I've seen evidence of the babble syllabary broadening, and about two days ago they learned how to flap their lips with a finger and say 'Phhhhpppth'. If they do this in your direction, you are supposed to do it back, and one can have very long conversations this way. We are also getting more communication along the lines of holding arms up to be picked up (or not; if we ask 'do you want to be picked up?' and don't get arms up we don't pick them up, since gesturing for yes is now consistent enough that that works), and we're getting things like pats on the face that are clearly affectionate. B.'s new partner T. taught Fox how to kiss people on the cheek and it seems to have actually stuck.

They are learning how to use their voice generally, and I have asked [personal profile] gaudior on several occasions if they are aware that they gave birth to a pterodactyl. The pterodactyl screech is loud and unmistakable.

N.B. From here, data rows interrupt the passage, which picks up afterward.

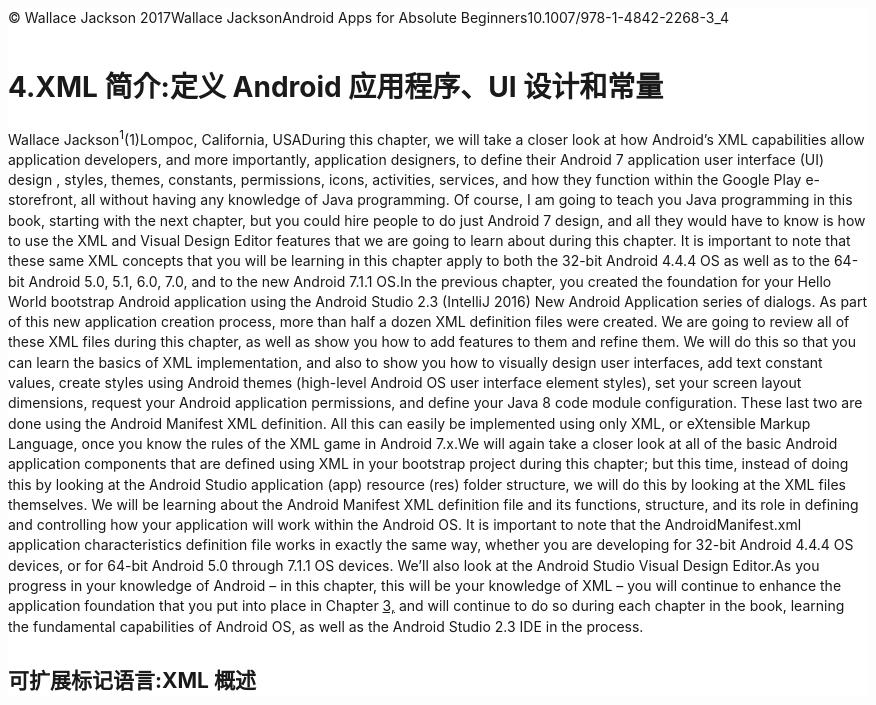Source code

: © Wallace Jackson 2017Wallace JacksonAndroid Apps for Absolute Beginners10.1007/978-1-4842-2268-3_4

# 4.XML 简介:定义 Android 应用程序、UI 设计和常量

Wallace Jackson<sup>1</sup>(1)Lompoc, California, USADuring this chapter, we will take a closer look at how Android’s XML capabilities allow application developers, and more importantly, application designers, to define their Android 7 application user interface (UI) design , styles, themes, constants, permissions, icons, activities, services, and how they function within the Google Play e-storefront, all without having any knowledge of Java programming. Of course, I am going to teach you Java programming in this book, starting with the next chapter, but you could hire people to do just Android 7 design, and all they would have to know is how to use the XML and Visual Design Editor features that we are going to learn about during this chapter. It is important to note that these same XML concepts that you will be learning in this chapter apply to both the 32-bit Android 4.4.4 OS as well as to the 64-bit Android 5.0, 5.1, 6.0, 7.0, and to the new Android 7.1.1 OS.In the previous chapter, you created the foundation for your Hello World bootstrap Android application using the Android Studio 2.3 (IntelliJ 2016) New Android Application series of dialogs. As part of this new application creation process, more than half a dozen XML definition files were created. We are going to review all of these XML files during this chapter, as well as show you how to add features to them and refine them. We will do this so that you can learn the basics of XML implementation, and also to show you how to visually design user interfaces, add text constant values, create styles using Android themes (high-level Android OS user interface element styles), set your screen layout dimensions, request your Android application permissions, and define your Java 8 code module configuration. These last two are done using the Android Manifest XML definition. All this can easily be implemented using only XML, or eXtensible Markup Language, once you know the rules of the XML game in Android 7.x.We will again take a closer look at all of the basic Android application components that are defined using XML in your bootstrap project during this chapter; but this time, instead of doing this by looking at the Android Studio application (app) resource (res) folder structure, we will do this by looking at the XML files themselves. We will be learning about the Android Manifest XML definition file and its functions, structure, and its role in defining and controlling how your application will work within the Android OS. It is important to note that the AndroidManifest.xml application characteristics definition file works in exactly the same way, whether you are developing for 32-bit Android 4.4.4 OS devices, or for 64-bit Android 5.0 through 7.1.1 OS devices. We’ll also look at the Android Studio Visual Design Editor.As you progress in your knowledge of Android – in this chapter, this will be your knowledge of XML – you will continue to enhance the application foundation that you put into place in Chapter [3,](03.html) and will continue to do so during each chapter in the book, learning the fundamental capabilities of Android OS, as well as the Android Studio 2.3 IDE in the process.

## 可扩展标记语言:XML 概述
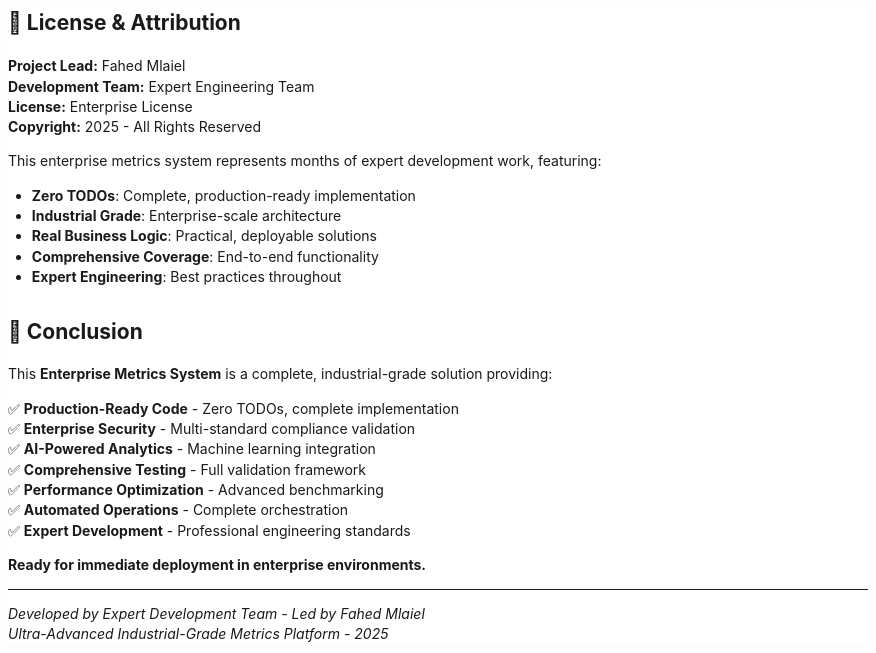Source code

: ## 📄 License & Attribution

**Project Lead:** Fahed Mlaiel  
**Development Team:** Expert Engineering Team  
**License:** Enterprise License  
**Copyright:** 2025 - All Rights Reserved

This enterprise metrics system represents months of expert development work, featuring:
- **Zero TODOs**: Complete, production-ready implementation
- **Industrial Grade**: Enterprise-scale architecture
- **Real Business Logic**: Practical, deployable solutions
- **Comprehensive Coverage**: End-to-end functionality
- **Expert Engineering**: Best practices throughout

## 🎉 Conclusion

This **Enterprise Metrics System** is a complete, industrial-grade solution providing:

✅ **Production-Ready Code** - Zero TODOs, complete implementation  
✅ **Enterprise Security** - Multi-standard compliance validation  
✅ **AI-Powered Analytics** - Machine learning integration  
✅ **Comprehensive Testing** - Full validation framework  
✅ **Performance Optimization** - Advanced benchmarking  
✅ **Automated Operations** - Complete orchestration  
✅ **Expert Development** - Professional engineering standards  

**Ready for immediate deployment in enterprise environments.**

---

*Developed by Expert Development Team - Led by Fahed Mlaiel*  
*Ultra-Advanced Industrial-Grade Metrics Platform - 2025*
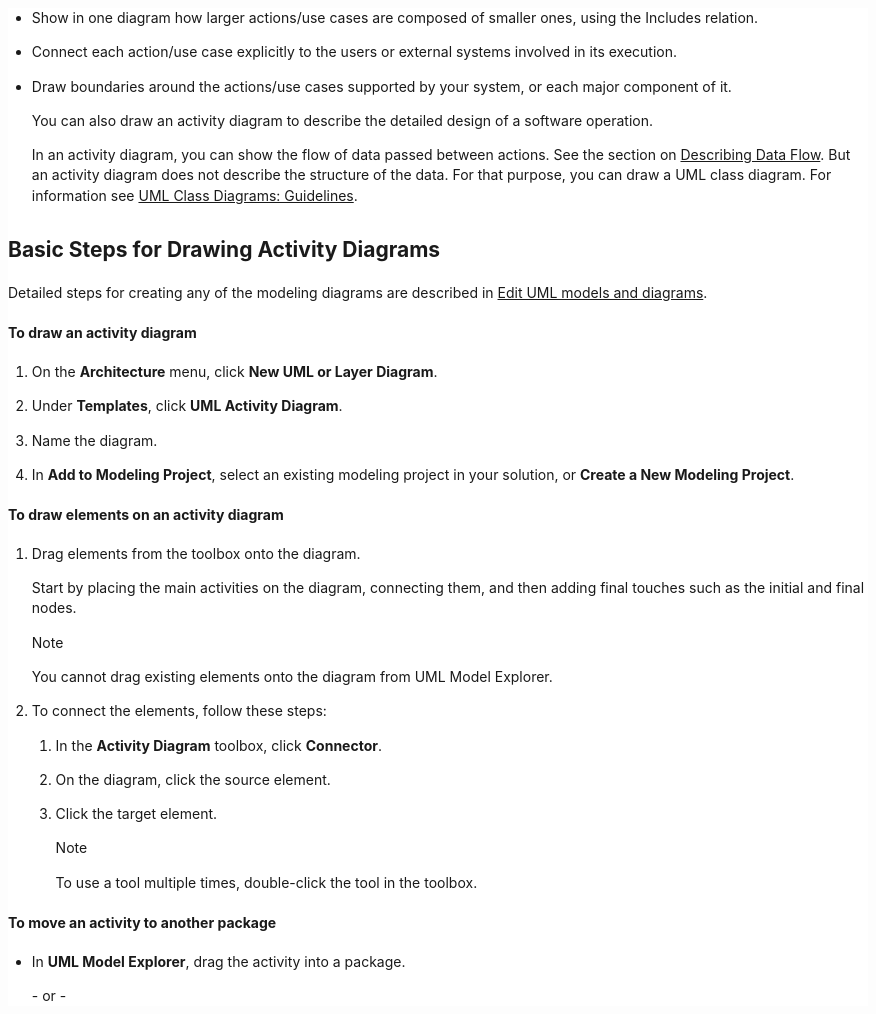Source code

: - Show in one diagram how larger actions/use cases are composed of smaller ones, using the Includes relation.  
  
- Connect each action/use case explicitly to the users or external systems involved in its execution.  
  
- Draw boundaries around the actions/use cases supported by your system, or each major component of it.  
  
  You can also draw an activity diagram to describe the detailed design of a software operation.  
  
  In an activity diagram, you can show the flow of data passed between actions. See the section on [Describing Data Flow](#DataFlows). But an activity diagram does not describe the structure of the data. For that purpose, you can draw a UML class diagram. For information see [UML Class Diagrams: Guidelines](../modeling/uml-class-diagrams-guidelines.md).  
  
## <a name="BasicSteps"></a> Basic Steps for Drawing Activity Diagrams  
 Detailed steps for creating any of the modeling diagrams are described in [Edit UML models and diagrams](../modeling/edit-uml-models-and-diagrams.md).  
  
#### To draw an activity diagram  
  
1. On the **Architecture** menu, click **New UML or Layer Diagram**.  
  
2. Under **Templates**, click **UML Activity Diagram**.  
  
3. Name the diagram.  
  
4. In **Add to Modeling Project**, select an existing modeling project in your solution, or **Create a New Modeling Project**.  
  
#### To draw elements on an activity diagram  
  
1. Drag elements from the toolbox onto the diagram.  
  
     Start by placing the main activities on the diagram, connecting them, and then adding final touches such as the initial and final nodes.  
  
    > [!NOTE]
    > You cannot drag existing elements onto the diagram from UML Model Explorer.  
  
2. To connect the elements, follow these steps:  
  
    1. In the **Activity Diagram** toolbox, click **Connector**.  
  
    2. On the diagram, click the source element.  
  
    3. Click the target element.  
  
        > [!NOTE]
        > To use a tool multiple times, double-click the tool in the toolbox.  
  
#### To move an activity to another package  
  
- In **UML Model Explorer**, drag the activity into a package.  
  
     \- or -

They are still focused on people more than on anything else, and need to at least say hello to everyone in the room before even considering the presence of objects. Pets get about the same amount of interest as humans, and about the same degree of gentleness, which is usually gentle enough that they can pet pets without them fleeing for the hills-- at least for a while.

Overall, an exceptionally happy, outgoing, cheerful sort of baby, who is obviously working very hard at understanding and interacting with the world. I think things are going pretty well.